● **Goal of the exercise**:
Reproduce each of the rows below word for word, keeping every line as it appears.
*** Extracted data ***
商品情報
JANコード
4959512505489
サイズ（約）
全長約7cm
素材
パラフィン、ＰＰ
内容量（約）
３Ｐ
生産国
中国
***
● **Exercise response**:
商品情報
JANコード
4959512505489
サイズ（約）
全長約7cm
素材
パラフィン、ＰＰ
内容量（約）
３Ｐ
生産国
中国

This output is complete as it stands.